If you’ve had any children in the 11-14 year age-range, you’ve probably been astounded a time or two at how quickly they can go through clothing, especially pants. While browsing at my local Goodwill store, I found a pair of urban-looking pants for my Valiant 12-year-old. If they fit – and it looked probable – this would be a perfect tide over until he outgrows his current size – say, in three weeks.
Everything appeared in order with the pants, but when the dear boy tried wearing them, he complained that the velcro closure would not stay closed. Not to be deterred, I collected up a few materials and performed surgery. One strategy would be to replace the velcro, but as I’m not a huge velcro fan to begin with, and didn’t have any on hand anyway, I decided to give it a different clasp altogether. I had a few of these handy due to recently making my Magnificent daughter a homecoming dress.
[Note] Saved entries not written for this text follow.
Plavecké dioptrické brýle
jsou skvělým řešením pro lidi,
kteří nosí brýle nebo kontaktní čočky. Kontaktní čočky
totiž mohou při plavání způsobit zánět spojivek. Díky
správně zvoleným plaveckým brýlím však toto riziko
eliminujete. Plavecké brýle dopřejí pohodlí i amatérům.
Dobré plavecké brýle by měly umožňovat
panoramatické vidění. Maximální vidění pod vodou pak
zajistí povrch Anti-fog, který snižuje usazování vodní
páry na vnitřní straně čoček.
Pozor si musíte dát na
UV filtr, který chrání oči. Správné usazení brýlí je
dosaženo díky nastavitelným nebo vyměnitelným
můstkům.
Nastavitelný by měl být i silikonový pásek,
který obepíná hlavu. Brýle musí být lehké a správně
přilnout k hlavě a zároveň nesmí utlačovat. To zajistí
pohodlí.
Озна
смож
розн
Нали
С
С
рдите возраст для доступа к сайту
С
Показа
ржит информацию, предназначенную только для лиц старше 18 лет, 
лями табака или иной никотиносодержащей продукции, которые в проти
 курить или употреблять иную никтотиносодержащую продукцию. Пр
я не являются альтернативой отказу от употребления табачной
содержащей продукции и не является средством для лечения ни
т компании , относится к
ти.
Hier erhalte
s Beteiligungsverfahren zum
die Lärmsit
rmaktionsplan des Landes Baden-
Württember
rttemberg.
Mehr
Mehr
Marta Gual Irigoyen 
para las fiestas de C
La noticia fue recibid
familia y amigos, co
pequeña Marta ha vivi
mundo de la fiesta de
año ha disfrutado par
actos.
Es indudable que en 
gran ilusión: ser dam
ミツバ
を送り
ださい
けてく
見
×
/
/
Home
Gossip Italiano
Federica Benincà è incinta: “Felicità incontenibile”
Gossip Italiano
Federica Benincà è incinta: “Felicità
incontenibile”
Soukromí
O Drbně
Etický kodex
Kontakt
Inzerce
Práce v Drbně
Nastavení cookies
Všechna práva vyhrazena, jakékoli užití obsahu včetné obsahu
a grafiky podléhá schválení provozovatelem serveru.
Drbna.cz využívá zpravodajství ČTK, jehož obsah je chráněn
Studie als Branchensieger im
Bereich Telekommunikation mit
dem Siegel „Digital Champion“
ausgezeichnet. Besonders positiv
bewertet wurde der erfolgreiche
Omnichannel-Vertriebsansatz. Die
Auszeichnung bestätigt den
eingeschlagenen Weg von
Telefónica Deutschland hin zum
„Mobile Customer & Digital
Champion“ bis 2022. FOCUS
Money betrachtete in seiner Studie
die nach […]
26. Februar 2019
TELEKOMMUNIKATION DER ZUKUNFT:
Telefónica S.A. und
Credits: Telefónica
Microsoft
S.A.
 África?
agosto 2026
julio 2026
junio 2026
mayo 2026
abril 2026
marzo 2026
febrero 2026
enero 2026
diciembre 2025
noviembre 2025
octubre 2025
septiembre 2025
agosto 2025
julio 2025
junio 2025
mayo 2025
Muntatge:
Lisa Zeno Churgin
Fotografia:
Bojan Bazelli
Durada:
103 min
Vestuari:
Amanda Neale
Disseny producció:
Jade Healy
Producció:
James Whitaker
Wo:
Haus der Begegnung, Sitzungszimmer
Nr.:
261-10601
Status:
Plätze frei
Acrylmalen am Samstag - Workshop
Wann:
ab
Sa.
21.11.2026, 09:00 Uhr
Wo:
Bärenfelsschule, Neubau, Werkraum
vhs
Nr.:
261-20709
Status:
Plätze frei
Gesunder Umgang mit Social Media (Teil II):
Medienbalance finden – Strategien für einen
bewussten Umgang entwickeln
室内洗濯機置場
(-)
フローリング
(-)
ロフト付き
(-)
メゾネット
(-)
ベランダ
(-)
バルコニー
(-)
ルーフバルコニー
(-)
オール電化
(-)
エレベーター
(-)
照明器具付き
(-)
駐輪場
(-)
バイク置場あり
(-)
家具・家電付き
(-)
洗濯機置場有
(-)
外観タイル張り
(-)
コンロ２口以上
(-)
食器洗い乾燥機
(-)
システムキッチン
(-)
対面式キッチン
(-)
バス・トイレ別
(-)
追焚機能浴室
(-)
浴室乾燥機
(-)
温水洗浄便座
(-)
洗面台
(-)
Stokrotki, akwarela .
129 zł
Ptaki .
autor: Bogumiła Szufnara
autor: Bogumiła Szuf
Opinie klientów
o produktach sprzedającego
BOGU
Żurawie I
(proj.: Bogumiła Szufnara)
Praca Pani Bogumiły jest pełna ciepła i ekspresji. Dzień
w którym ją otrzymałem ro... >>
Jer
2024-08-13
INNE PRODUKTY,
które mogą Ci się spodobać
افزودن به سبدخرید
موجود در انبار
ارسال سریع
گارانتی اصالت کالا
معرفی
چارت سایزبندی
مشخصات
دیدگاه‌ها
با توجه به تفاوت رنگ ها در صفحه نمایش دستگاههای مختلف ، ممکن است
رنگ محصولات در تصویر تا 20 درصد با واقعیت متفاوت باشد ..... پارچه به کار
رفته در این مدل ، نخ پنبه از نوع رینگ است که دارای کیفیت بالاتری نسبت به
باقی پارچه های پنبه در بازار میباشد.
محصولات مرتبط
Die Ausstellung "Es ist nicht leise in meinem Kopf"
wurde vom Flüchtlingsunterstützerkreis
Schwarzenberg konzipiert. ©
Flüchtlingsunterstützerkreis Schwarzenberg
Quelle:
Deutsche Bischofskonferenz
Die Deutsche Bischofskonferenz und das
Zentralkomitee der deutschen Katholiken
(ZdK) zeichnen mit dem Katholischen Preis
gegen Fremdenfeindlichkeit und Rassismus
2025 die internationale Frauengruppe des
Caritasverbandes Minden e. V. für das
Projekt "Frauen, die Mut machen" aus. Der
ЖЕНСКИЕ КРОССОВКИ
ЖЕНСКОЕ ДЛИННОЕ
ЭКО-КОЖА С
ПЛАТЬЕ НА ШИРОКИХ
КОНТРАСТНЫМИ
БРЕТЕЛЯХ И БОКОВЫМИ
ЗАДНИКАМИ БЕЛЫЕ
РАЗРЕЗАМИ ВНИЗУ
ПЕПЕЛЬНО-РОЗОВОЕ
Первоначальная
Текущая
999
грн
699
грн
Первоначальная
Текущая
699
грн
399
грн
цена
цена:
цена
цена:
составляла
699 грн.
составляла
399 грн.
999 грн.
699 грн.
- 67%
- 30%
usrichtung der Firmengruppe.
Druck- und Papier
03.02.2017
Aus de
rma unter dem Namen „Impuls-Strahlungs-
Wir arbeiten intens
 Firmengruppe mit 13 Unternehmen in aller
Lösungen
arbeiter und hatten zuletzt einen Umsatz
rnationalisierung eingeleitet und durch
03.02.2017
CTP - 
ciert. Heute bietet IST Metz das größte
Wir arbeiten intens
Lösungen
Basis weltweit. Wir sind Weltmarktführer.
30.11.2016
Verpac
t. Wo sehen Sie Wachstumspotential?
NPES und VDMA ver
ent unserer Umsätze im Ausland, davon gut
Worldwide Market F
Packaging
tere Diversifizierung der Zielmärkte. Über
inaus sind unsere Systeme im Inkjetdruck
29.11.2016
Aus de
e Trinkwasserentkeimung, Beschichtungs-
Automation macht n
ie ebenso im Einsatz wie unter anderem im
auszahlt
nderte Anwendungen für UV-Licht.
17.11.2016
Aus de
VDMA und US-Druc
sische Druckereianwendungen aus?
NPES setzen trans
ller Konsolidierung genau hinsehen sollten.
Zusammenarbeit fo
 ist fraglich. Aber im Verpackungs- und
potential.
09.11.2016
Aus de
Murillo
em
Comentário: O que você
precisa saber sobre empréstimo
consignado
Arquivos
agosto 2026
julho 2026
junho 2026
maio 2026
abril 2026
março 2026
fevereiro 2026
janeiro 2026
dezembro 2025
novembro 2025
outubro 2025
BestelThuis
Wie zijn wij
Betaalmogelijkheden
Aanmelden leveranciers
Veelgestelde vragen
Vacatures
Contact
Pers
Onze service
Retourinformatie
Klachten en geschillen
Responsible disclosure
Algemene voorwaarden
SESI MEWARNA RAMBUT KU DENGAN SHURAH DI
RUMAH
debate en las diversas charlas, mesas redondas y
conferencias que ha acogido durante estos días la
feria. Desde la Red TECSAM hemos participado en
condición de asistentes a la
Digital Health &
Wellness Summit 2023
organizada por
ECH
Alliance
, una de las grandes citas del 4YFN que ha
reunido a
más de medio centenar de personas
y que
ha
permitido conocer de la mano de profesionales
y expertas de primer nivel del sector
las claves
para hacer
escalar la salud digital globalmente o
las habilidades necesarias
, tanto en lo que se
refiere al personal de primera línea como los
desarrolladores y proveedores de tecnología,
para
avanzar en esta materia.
So, first, I ripped the stitches holding the velcro patch in place. It is easiest to begin on the “outside”, as it is easy to see where the stitches are. Witness:
Once you start getting stitches ripped from the outside, it is easy to pull the patch off on the inside and rip the rest of the stitches that way:
I repeated the same concept on the other patch. Once the velcro was completely removed, I positioned the “female” part of the clasp (okay, sorry for the description, but how in the world do you designate them otherwise?) on the receiving side of the pants. (Just look at the picture!)
I sewed them in place, towards the far side of where the velcro would have joined, as you can see above. I ensured that this overlapped smoothly and would clasp together as planned. I also sewed the “male” part of the clasp (Oy! That’s the only term that makes sense!) onto the overlapping portion, arriving at this:
Once The Valiant Boy had tried them on, it was determined that the operation was a success.
Okay. There’s a little white lie, here. If you sew already, you probably can guess what it is. I photoshopped this picture a tiny bit, because you can actually see my few stitches on the front of the fly. Alas, it is not as perfect as it appears. The only way I know to avoid this is to not draw the needle the entire way through to the opposite side and that is just waaaaayyy to much trouble for pants he’ll probably wear ten times before they are outgrown, at the rate he’s going. The actual pants appear like this:
So – not totally perfect, but perfectly adequate. He won’t be wearing these to any black-tie affairs, I promise.
Now, so long as I’m doing true confessions and everything, here’s the other fact: Had I known the velcro was inadequate and I was going to need to replace it in order to use the pants, I realistically would not have bought them. It really is a bit of a pain. But, having spent a whopping $1.67 buying them, I figured it was worth my trouble to make them wearable. And truthfully, now I’m kind of proud.